= Beginning of Section =
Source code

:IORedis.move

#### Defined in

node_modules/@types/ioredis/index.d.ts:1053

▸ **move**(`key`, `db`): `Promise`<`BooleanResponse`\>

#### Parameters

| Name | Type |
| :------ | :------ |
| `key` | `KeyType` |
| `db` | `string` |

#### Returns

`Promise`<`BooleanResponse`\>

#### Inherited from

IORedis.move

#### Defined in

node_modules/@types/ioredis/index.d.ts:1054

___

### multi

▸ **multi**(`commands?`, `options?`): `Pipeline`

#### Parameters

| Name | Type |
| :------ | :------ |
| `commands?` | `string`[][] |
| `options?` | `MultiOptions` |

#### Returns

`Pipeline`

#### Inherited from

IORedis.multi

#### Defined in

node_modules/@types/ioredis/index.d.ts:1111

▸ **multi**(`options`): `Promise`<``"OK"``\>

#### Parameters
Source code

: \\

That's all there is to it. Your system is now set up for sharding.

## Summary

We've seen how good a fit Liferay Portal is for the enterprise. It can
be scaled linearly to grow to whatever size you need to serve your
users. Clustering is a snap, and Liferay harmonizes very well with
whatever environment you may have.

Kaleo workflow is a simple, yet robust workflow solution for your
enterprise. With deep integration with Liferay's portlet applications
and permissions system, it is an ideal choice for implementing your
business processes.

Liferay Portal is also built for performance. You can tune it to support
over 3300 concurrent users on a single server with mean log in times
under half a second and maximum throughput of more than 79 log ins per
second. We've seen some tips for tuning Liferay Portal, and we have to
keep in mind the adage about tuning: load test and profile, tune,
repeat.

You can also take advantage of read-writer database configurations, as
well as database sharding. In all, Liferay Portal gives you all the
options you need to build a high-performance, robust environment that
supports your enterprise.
= End of Section =
Task description: Nothing but the lines from the one containing "IORedis.multi" to the last line of the listing above belongs in the answer; restate each word for word.

Solution for this exercise:
IORedis.multi

#### Defined in

node_modules/@types/ioredis/index.d.ts:1111

▸ **multi**(`options`): `Promise`<``"OK"``\>

#### Parameters
Source code

: \\

That's all there is to it. Your system is now set up for sharding.

## Summary

We've seen how good a fit Liferay Portal is for the enterprise. It can
be scaled linearly to grow to whatever size you need to serve your
users. Clustering is a snap, and Liferay harmonizes very well with
whatever environment you may have.

Kaleo workflow is a simple, yet robust workflow solution for your
enterprise. With deep integration with Liferay's portlet applications
and permissions system, it is an ideal choice for implementing your
business processes.

Liferay Portal is also built for performance. You can tune it to support
over 3300 concurrent users on a single server with mean log in times
under half a second and maximum throughput of more than 79 log ins per
second. We've seen some tips for tuning Liferay Portal, and we have to
keep in mind the adage about tuning: load test and profile, tune,
repeat.

You can also take advantage of read-writer database configurations, as
well as database sharding. In all, Liferay Portal gives you all the
options you need to build a high-performance, robust environment that
supports your enterprise.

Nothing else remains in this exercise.